I remember Amiri Baraka telling a story to a group of us. He said when he was younger, a mentor told him he would dig so and so when he got older. According to Amiri, there are some things you can’t fully appreciate until you have some years on you. A bunch of Bill’s music is like that, requires experience to be fully appreciated.

Indeed, a healthy portion of us are likely to get misty-eyed when we listen to a song like “Hello Like Before“–as we quietly remember a certain touching someone who had caressed us over a decade before. Or when we reflect on a friend or acquaintance  we know who perfectly fits a song like “But She’s Lonely”. 

Bill Withers. He a special somebody. Unlike ninety-nine percent of us, he be the only man that I know of who has literally walked away from fame and fortune, turned his back on the narcotic of an audience of thousands applauding. Regularly resisted and refused lucrative offers to make a comeback recording.
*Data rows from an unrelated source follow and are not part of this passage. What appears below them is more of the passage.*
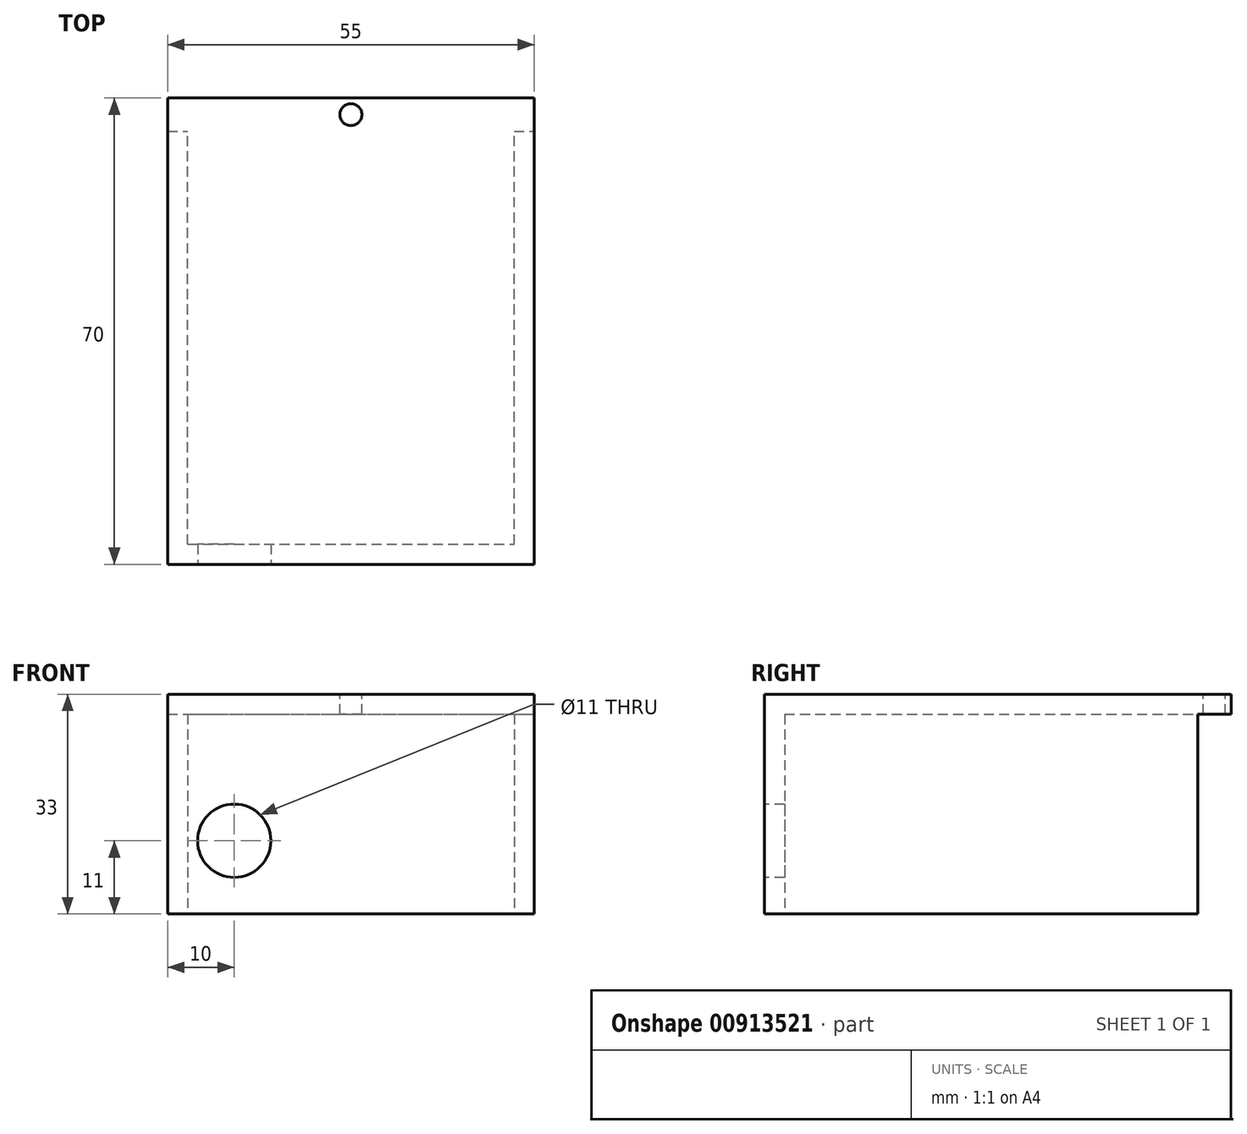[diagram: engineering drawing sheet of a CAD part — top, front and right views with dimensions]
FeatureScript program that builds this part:
annotation { "Feature Type Name" : "Feature", "Feature Type Description" : "" }
export const myFeature = defineFeature(function(context is Context, id is Id, definition is map)
    precondition{}
    {
        {
            var Q0;
            Q0=qCreatedBy(makeId("Top.planeOp"),FACE);
            var sketch = newSketch(context, id + "F0", { "sketchPlane" : qUnion([Q0])});
            skLineSegment(sketch, "E0.bottom", {"start": v(0, 0) * mm, "end": v(55, 0) * mm});
            skLineSegment(sketch, "E0.top", {"start": v(0, 70) * mm, "end": v(55, 70) * mm});
            skLineSegment(sketch, "E0.left", {"start": v(0, 0) * mm, "end": v(0, 70) * mm});
            skLineSegment(sketch, "E0.right", {"start": v(55, 0) * mm, "end": v(55, 70) * mm});
            skSolve(sketch);
        }
        {
            var Q0;
            Q0 = qSketchRegion(id + "F0", true);
            extrude(context, id + "F1", {"entities" : qUnion([Q0]), "depth" : 33 * mm, "offsetDistance" : 25 * mm});
        }
        {
            var Q0;
            Q0=makeQuery(id+"F1.opExtrude","CAP_FACE",FACE,{"disambiguationData":[OSD([sQuery(id+"F0.wireOp",EDGE,"E0.bottom"),sQuery(id+"F0.wireOp",EDGE,"E0.top"),sQuery(id+"F0.wireOp",EDGE,"E0.left"),sQuery(id+"F0.wireOp",EDGE,"E0.right")])],"isStart":true});
            shell(context, id + "F2", {"entities" : qUnion([Q0]), "thickness" : 3 * mm});
        }
        {
            var Q0;
            Q0=makeQuery(id+"F1.opExtrude","SWEPT_FACE",FACE,{"disambiguationData":[OSD([sQuery(id+"F0.wireOp",EDGE,"E0.right")])]});
            var sketch = newSketch(context, id + "F3", { "sketchPlane" : qUnion([Q0])});
            skLineSegment(sketch, "E1.bottom", {"start": v(65, 0) * mm, "end": v(70, 0) * mm});
            skLineSegment(sketch, "E1.top", {"start": v(65, 30) * mm, "end": v(70, 30) * mm});
            skLineSegment(sketch, "E1.left", {"start": v(65, 0) * mm, "end": v(65, 30) * mm});
            skLineSegment(sketch, "E1.right", {"start": v(70, 0) * mm, "end": v(70, 30) * mm});
            skSolve(sketch);
        }
        {
            var Q0;
            Q0 = qSketchRegion(id + "F3", true);
            extrude(context, id + "F4", {"entities" : qUnion([Q0]), "operationType" : NewBodyOperationType.REMOVE, "endBound" : BoundingType.UP_TO_NEXT, "oppositeDirection" : true, "depth" : 25 * mm, "offsetDistance" : 25 * mm});
        }
        {
            var Q0;
            Q0=makeQuery(id+"F1.opExtrude","SWEPT_FACE",FACE,{"disambiguationData":[OSD([sQuery(id+"F0.wireOp",EDGE,"E0.bottom")])]});
            var sketch = newSketch(context, id + "F5", { "sketchPlane" : qUnion([Q0])});
            skCircle(sketch, "E2", {"center": v(10, 11) * mm, "radius": 5.5 * mm});
            skSolve(sketch);
        }
        {
            var Q0;
            Q0 = qSketchRegion(id + "F5", true);
            extrude(context, id + "F6", {"entities" : qUnion([Q0]), "operationType" : NewBodyOperationType.REMOVE, "endBound" : BoundingType.UP_TO_NEXT, "oppositeDirection" : true, "depth" : 25 * mm, "offsetDistance" : 25 * mm});
        }
        {
            var Q0;
            Q0=makeQuery(id+"F1.opExtrude","CAP_FACE",FACE,{"disambiguationData":[OSD([sQuery(id+"F0.wireOp",EDGE,"E0.bottom"),sQuery(id+"F0.wireOp",EDGE,"E0.top"),sQuery(id+"F0.wireOp",EDGE,"E0.left"),sQuery(id+"F0.wireOp",EDGE,"E0.right")])],"isStart":false});
            var sketch = newSketch(context, id + "F7", { "sketchPlane" : qUnion([Q0])});
            skCircle(sketch, "E3", {"center": v(27.5, 67.5) * mm, "radius": 1.65 * mm});
            skLineSegment(sketch, "E4", {"start": v(27.5, 70) * mm, "end": v(27.5, 67.5) * mm, "construction": true});
            skSolve(sketch);
        }
        {
            var Q0;
            Q0 = qSketchRegion(id + "F7", true);
            extrude(context, id + "F8", {"entities" : qUnion([Q0]), "operationType" : NewBodyOperationType.REMOVE, "endBound" : BoundingType.UP_TO_NEXT, "oppositeDirection" : true, "depth" : 25 * mm, "offsetDistance" : 25 * mm});
        }
    });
Bill Withers the performer has left the building. 

Fortunately, six or seven albums from his fifteen-year period of public performance are available, along with a couple or three videos of him in a television studio. Here is a set I dig from 1972 featuring Melvin Dunlap on bass, James Gadson on drums, Benorce Blackmon on guitar, and Ray Jackson on keyboard.

Bill Withers is an example of a gifted man who has not allowed his gift to push him to keep going long after he should have stopped. Bill was at the top of his game when he gave up being a star.

Maybe it was because he was in his thirties when he started recording. Maybe it is because he is an ornery old man what don’t give a damn about being rich or famous. He made enough to live on and so he only does what he wants to do and later for the rest of the okey-doke.

Still Bill is a magnificent documentary that captures a good bit of both the personality and the mystique of Bill Withers. And here is Stevie Wonder and John Legend inducting Bill Withers into the Rock and Roll Hall of Fame.

So there it is. Bill Withers, one of the best song writers who ever lived, who had the good sense and intestinal fortitude to retire when he was on top. We should all be so blessed as to be able to  be satisfied with whomsoever we actually are without striving to be somebody we are not. We should all be  blessed not to need outside validation to make ourselves feel a complete human being.

Bill Withers–a man who stopped–is a perfect example of success. Enjoy his music, learn from his example of playing the game and not letting the game play him.